En l’espèce, les époux [W], à l’appui de leur demande d’expertise, indiquent que la société PARIS DECORATION n’a pas terminé le chantier de rénovation de leur maison. Ils font état d’un procès-verbal qu’ils qualifient de pré-réception, signé le 19 juillet 2023, que la société I ARTISAN a communiqué dans son intégralité et qui est en réalité intitulé procès-verbal de réception. Il est assorti d’un certain nombre de réserves.
Par la suite, une expertise amiable a été diligentée par l’assureur protection juridique des demandeurs. Une réunion a été organisée le 8 mars 2024 et un rapport a été établi le 8 avril 2024.
Il s’avère qu’étaient présentes toutes les parties assignées à la présente procédure : RENOVATION MAN, PARIS DECORATION et l’entreprise CONCEPTION ET REALISATION en la personne de madame [U].
A l’occasion de cette réunion, tous les points de réserves qui étaient mentionnés par les époux [W] ont été abordés et l’étage a pu être visité.
L’entreprise PARIS DECORATION a donné son accord à la reprise de la quasi-totalité des désordres qui ont été constatés en sa présence.
S’agissant des points sur lesquels il n’est rien indiqué, il s’agit du fonctionnement de la VMC qui serait à régler ou à changer et l’expert indique avoir demandé la communication d’éléments techniques pour pouvoir se prononcer d’un point de vue contractuel.
S’agissant du raccordement des radiateurs, il a été constaté que monsieur [W] avait fait réaliser les travaux eu égard à l’absence de réponse de la société et à la chute des températures.
De même, l’expert n’a pu constater les tuyaux du radiateur du 1er étage qui étaient pincés car monsieur [W] avait fait procéder à la réparation.
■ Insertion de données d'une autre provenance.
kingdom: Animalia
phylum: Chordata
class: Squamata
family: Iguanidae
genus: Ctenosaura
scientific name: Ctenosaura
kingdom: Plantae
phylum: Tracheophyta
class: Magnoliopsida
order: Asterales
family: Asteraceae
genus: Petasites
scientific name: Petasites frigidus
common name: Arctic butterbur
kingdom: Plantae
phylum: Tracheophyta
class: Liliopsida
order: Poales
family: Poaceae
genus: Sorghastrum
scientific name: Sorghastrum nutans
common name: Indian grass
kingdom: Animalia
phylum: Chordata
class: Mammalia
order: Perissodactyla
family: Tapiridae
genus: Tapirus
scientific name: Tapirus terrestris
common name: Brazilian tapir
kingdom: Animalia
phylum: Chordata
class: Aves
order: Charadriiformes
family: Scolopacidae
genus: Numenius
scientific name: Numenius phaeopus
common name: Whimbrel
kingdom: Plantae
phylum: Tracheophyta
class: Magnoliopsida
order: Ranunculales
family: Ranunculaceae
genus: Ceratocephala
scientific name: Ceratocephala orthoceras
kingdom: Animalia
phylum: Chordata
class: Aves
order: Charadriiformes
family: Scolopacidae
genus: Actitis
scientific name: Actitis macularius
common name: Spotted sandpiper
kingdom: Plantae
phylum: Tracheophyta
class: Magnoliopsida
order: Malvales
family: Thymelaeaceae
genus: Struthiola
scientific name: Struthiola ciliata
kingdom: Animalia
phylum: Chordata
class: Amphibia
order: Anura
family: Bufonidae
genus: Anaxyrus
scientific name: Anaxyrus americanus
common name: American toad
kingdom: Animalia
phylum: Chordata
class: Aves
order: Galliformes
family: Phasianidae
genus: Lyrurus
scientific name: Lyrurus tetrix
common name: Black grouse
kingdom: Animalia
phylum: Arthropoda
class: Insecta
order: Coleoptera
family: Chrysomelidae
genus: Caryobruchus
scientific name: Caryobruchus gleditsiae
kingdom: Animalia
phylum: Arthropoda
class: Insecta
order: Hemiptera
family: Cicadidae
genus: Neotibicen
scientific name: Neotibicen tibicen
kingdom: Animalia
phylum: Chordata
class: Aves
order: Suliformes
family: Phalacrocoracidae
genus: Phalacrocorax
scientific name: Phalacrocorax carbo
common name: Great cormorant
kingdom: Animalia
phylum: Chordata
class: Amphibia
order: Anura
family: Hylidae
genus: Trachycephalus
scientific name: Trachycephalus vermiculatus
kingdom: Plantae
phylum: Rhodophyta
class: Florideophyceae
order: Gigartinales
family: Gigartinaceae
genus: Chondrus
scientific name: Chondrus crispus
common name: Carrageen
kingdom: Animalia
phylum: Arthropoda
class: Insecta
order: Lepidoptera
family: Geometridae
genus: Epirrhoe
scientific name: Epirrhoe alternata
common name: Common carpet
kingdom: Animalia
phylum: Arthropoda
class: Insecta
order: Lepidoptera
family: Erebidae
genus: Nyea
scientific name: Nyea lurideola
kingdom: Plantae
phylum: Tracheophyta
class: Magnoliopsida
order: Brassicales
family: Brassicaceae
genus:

L’expert a enfin constaté la nécessité de refixer et nettoyer le garde-corps. La société ne l’a pas contesté.
Ainsi, dès lors que l’entreprise s’est engagée à reprendre tous les autres désordres, et quand bien même elle ne l’aurait pas fait, l’intervention d’un expert s’avère inutile à la résolution du litige.
Pour les quatre points subsistants, elle n’apparaît pas davantage pertinente, les demandeurs disposant des éléments suffisants pour apporter la preuve des faits qu’ils avancent dans l’action qu’ils devront mener au fond, en réparation des préjudices liés à la non reprise par la société des désordres et réserves.
Ainsi, en l’absence de tout motif légitime, la demande d’expertise ne pourra qu’être rejetée.
Sur la demande de mise hors de cause
Dès lors qu’il n’est pas fait droit à la demande d’expertise, jugée inutile et par conséquent non légitime, il n’y a pas lieu de statuer sur la demande de mise hors de cause.
Sur les frais irrépétibles et les dépens
Aux termes de l’article 696 du Code de procédure civile, la partie perdante est condamnée aux dépens, à moins que le juge, par décision motivée, n’en mette la totalité ou une fraction à la charge d’une autre partie.
L’article 700 du Code de procédure civile dispose que le juge condamne la partie tenue aux dépens ou qui perd son procès à payer, à l’autre partie la somme qu’il détermine, au titre des frais exposés et non compris dans les dépens, en tenant compte de l’équité ou de la situation économique de la partie condamnée.
Les dépens seront à la charge des demandeurs.
Pour des considérations liées à l’équité, la demande formée sur le fondement de l’article 700 du Code de procédure civile par la société I ARTISAN qui n’a pas tenu son rôle de facilitateur jusqu’à son terme sera rejetée.
PAR CES MOTIFS
Nous, Béatrice LE BIDEAU, Vice-Présidente au tribunal judiciaire de Versailles, statuant publiquement en référé, par ordonnance réputée contradictoire, rendue en premier ressort et mise à disposition au greffe,
Rejetons la demande d’expertise,
Disons n’y avoir lieu à statuer sur la demande de mise hors de cause formée par la société I ARTISAN,
Disons n’y avoir lieu à application des dispositions de l’article 700 du Code de procédure civile,
Disons que les dépens seront à la charge des demandeurs.
Prononcé par mise à disposition au greffe le TRENTE JANVIER DEUX MIL VINGT CINQ par Béatrice LE BIDEAU, Vice-Présidente, assistée de Virginie DUMINY, Greffier, lesquelles ont signé la minute de la présente décision.